Medical News Today contacted Chris Vercammen, MD, a board certified internal medicine physician and medical director at Remo Health who was not involved in the study.
“The study findings are promising but its important to keep in mind that we are still in the very early stages of this type of research.”
— Chris Vercammen, MD
However, because this study focused on patients who were in the pre-clinical stage, but with a high baseline risk, we need more research, Vercammen said.
“To truly understand the potential of these treatments, extensive further research is required,” he told MNT. “This includes large-scale, randomized trials, particularly in diverse populations and those with late-onset Alzheimer’s.”
Although gantenerumab has been discontinued by Roche/Genentech, other anti-amyloid drugs continue to be investigated.
One of the issues with studying diseases that take decades to develop is that studies on drugs need to be just as long. We need to wait for more data to roll in, but the results of this study provide hope for the future.

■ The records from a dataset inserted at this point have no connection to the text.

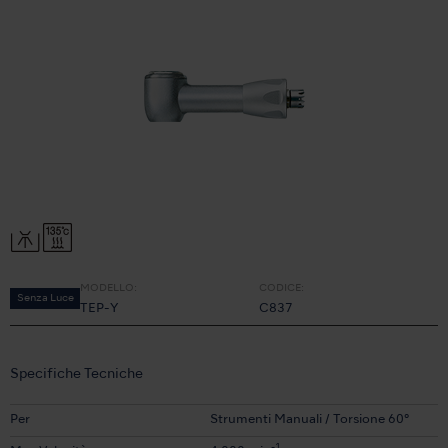
MODELLO:
CODICE:
Senza Luce
TEP-Y
C837
Specifiche Tecniche
Per
Strumenti Manuali / Torsione 60°
-1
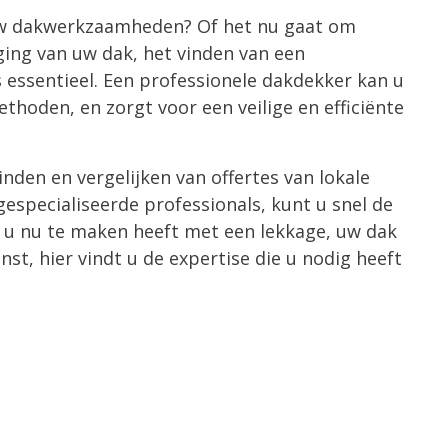
 uw dakwerkzaamheden? Of het nu gaat om
nging van uw dak, het vinden van een
essentieel. Een professionele dakdekker kan u
thoden, en zorgt voor een veilige en efficiënte
nden en vergelijken van offertes van lokale
especialiseerde professionals, kunt u snel de
f u nu te maken heeft met een lekkage, uw dak
nst, hier vindt u de expertise die u nodig heeft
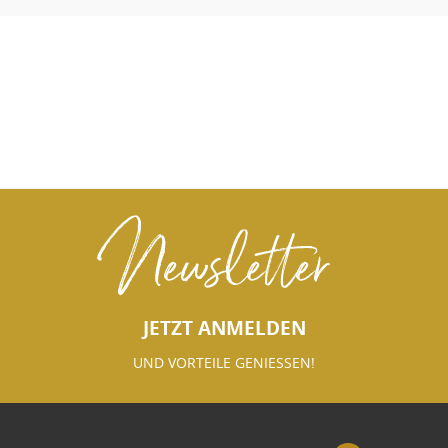
Newsletter
JETZT ANMELDEN
UND VORTEILE GENIESSEN!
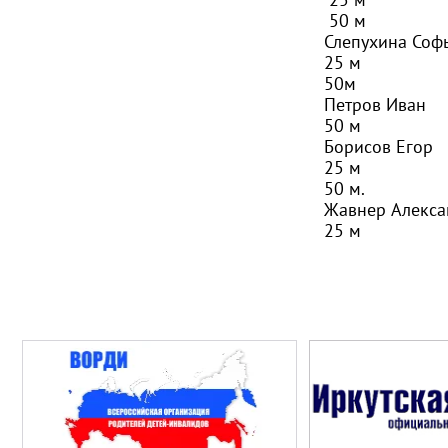
50 м
Слепухина Соф
25 м
50м
Петров Иван
50 м
Борисов Егор
25 м
50 м.
Жавнер Алекса
25 м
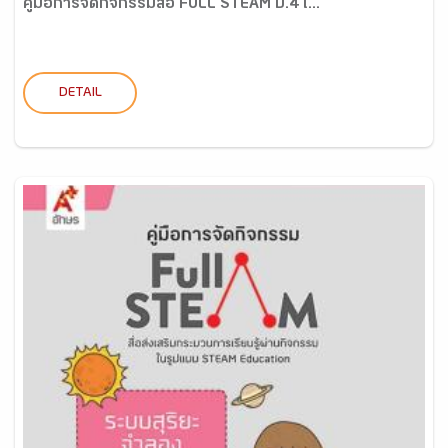
คู่มือการจัดกิจกรรมสื่อ FULL STEAM ป.4 เ...
DETAIL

Not everyone is as upbeat about the recent results. MNT reached out to Deepak Nair, MD, a neurologist at OSF HealthCare who was not involved in the research. “Unfortunately, the study results are not quite as exciting as we would like.”
Although gantenerumab showed an impressive ability to remove amyloid protein plaques, he explained, “there was no statistically significant impact on clinical ratings of cognitive performance.”
“This is similar to other agents that have been shown to reduce the burden of amyloid plaque in patients with mild cognitive improvement or early stage Alzheimer’s disease,” Nair explained.
He also shared “serious concerns about the role of amyloid plaque in Alzheimer’s disease.” As we mentioned, the amyloid hypothesis of Alzheimer’s disease is still just that: a hypothesis.
“Recent revelations about falsified data in early Alzheimer’s research have raised serious concerns about the role of amyloid plaque in Alzheimer’s disease,” he told MNT. He also raised concerns about so-called amyloid-related imaging abnormalities (ARIA).
ARIA are side effects of anti-amyloid therapies that produce abnormal brain signals on MRI scans. They include fluid accumulation or microhemorrhages. “In the various studies of anti-amyloid drugs, the rate of ARIAs has affected 20–25% of patients,” Nair told us.
According to Nair, symptoms can include:
- headache
- confusion
- nausea and vomiting
- difficulty walking
- worsening cognition
In the recent gantenerumab study, the rates of ARIA were particularly high, possibly due to the increased dosage. Two participants left the study due to these brain scan abnormalities, although they recovered fully once the drug had been stopped.
“Alzheimer’s disease, like all neurodegenerative diseases, is a highly complex process which affects the most complex organ system,” Nair concluded. “There is potential here, but we have much more to learn.”
“The accelerating rise in dementia cases presents a profound challenge, placing immense strain on families and demanding significant resources from state and federal governments,” Vercammen told MNT.
“In this context, studies like the one discussed are important, pushing the dialogue on dementia forward and bringing us closer to effective solutions,” he said.
Talking about next steps, Vercammen continued, “we must continue to prioritize large-scale, randomized clinical trials that encompass diverse populations at different stages of the disease in order to fully understand both the potential rewards and risks of any future treatments.”